Yasonna berharap, dengan adanya PP, maka bisa mengakhiri polemik soal PK itu. Dia juga berharap, supaya MA tidak gegabah bertindak sendirian dengan ngotot mempertahankan Surat Edaran dan Peraturan MA soal PK bila PP itu sudah disahkan. "Kita sudah selesaikan dengan pembahasan secara mendalam hari ini. Yang dilihat dari berbagai aspek," ujar Yasonna.
Sebelumnya, pemerintah juga sepakat untuk membuat PP soal payung hukum upaya pengetatan PK yang harus dibatasi. Karena sebelumnya, putusan MK mempersilakan terpidana mengajukan PK berkali-kali tanpa ada batasan. Putusan ini dinilai membuat tidak adanya kepastian hukum.

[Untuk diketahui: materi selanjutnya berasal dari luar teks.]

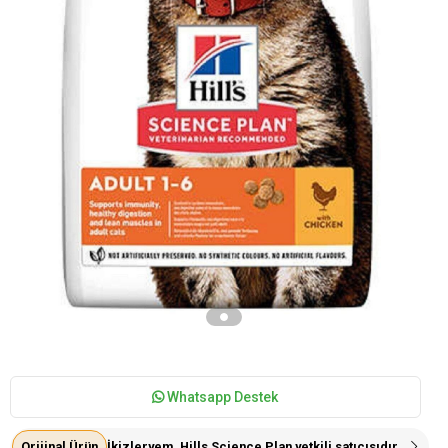
Whatsapp Destek
Orijinal Ürün
İkizleryem, Hills Science Plan yetkili satıcısıdır.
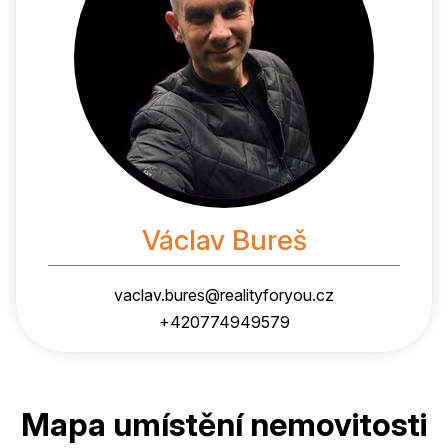
Václav Bureš
vaclav.bures@realityforyou.cz
+420774949579
Mapa umístění nemovitosti
?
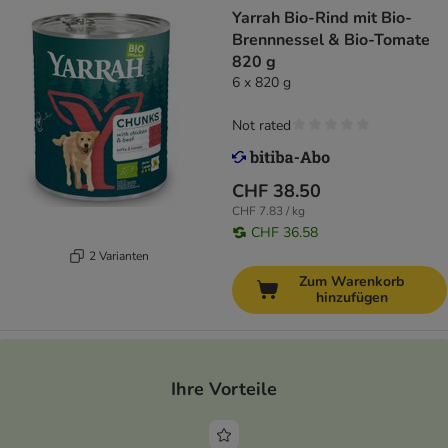
Yarrah Bio-Rind mit Bio-
Brennnessel & Bio-Tomate
820 g
6 x 820 g
Not rated
CHF 38.50
CHF 7.83 / kg
CHF 36.58
2 Varianten
Zum Warenkorb
hinzufügen
Ihre Vorteile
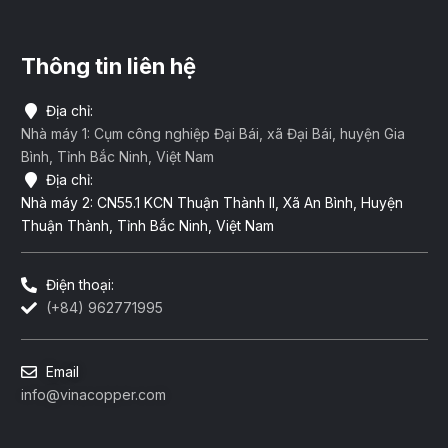
Thông tin liên hệ
Địa chỉ:
Nhà máy 1: Cụm công nghiệp Đại Bái, xã Đại Bái, huyện Gia
Bình, Tỉnh Bắc Ninh, Việt Nam
Địa chỉ:
Nhà máy 2: CN55.1 KCN Thuận Thành II, Xã An Bình, Huyện
Thuận Thành, Tỉnh Bắc Ninh, Việt Nam
Điện thoại:
(+84) 962771995
Email
info@vinacopper.com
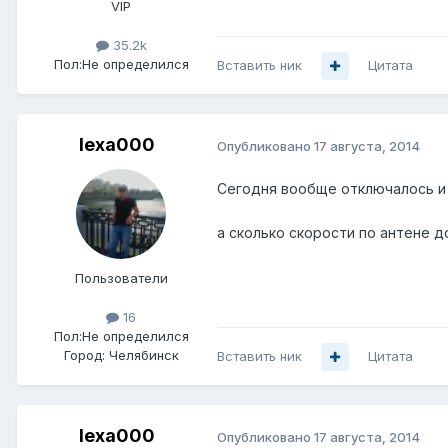
VIP
35.2k
Пол:
Не определился
Вставить ник
Цитата
lexa000
Опубликовано
17 августа, 2014
Сегодня вообще отключалось и
а сколько скорости по антене д
Пользователи
16
Пол:
Не определился
Город:
Челябинск
Вставить ник
Цитата
lexa000
Опубликовано
17 августа, 2014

Menkum HAM Minta MA Cabut Surat Edaran PK Satu Kali



Gedung Mahkamah Agung RI
Merdeka.com -Menteri Hukum dan Hak Asasi Manusia (Menkum HAM) Yasonna Laoly menyatakan Surat Edaran Mahkamah Agung (SEMA) Nomor 7 Tahun 2014 tentang Pembatasan PK hanya bisa diajukan satu kali tidak bisa dijadikan dasar hukum untuk menangani perkara. Hal ini karena SEMA (Surat Edaran Mahkamah Agung) hanya imbauan yang berlaku bagi internal MA.Yasonna pun menyarankan agar MA mengganti SEMA dengan Peraturan MA (Perma) lantaran bisa berlaku di semua lembaga penegak hukum. Tetapi, menurut dia, MA menyatakan tidak bisa menerbitkan Perma lantaran kewenangannya untuk membatasi PK hanya satu kali sudah diwadahi oleh Undang-undang (UU) MA dan Kekuasaan Kehakiman. "Soal Perma, MA mengatakan lebih bagus janganlah, karena kami (MA) sudah punya peraturan sendiri. Dalam perundang-undangan Kekuasaan Kehakiman, PK itu kan satu kali. Di UU MA juga satu kali," ujar Yasonna di Kemenkum HAM, Jakarta, Jumat (9/1). Padahal, terang Yasonna, terdapat kewajiban bagi MA untuk mematuhi putusan Mahkamah Konstitusi (MK) terkait PK yang bisa diajukan berkali-kali. Untuk itu, dia mengatakan pemerintah akan membuat PP agar pengajuan PK harus memenuhi syarat secara ketat. Pada kesempatan yang sama, Mantan Ketua MK Jimly Asshiddiqie membenarkan SEMA tidak memiliki dasar hukum yang kuat. Sehingga, menurut dia, perlu ada aturan yang bisa dipakai oleh semua lembaga penegak hukum. "SEMA memang bukan peraturan. Hanya petunjuk bagi hakim. Wajar hakim harus memperhatikan itu. Semua penegak hukum harus tunduk pada PP," terang dia. Lebih lanjut, Jimly menerangkan penerbitan SEMA merupakan bentuk pelanggaran MA atas perintah UU dan bukan penentangan terhadap putusan MK. Sehingga, MA sudah seharusnya menjalankan UU meski sudah dibatalkan oleh MK.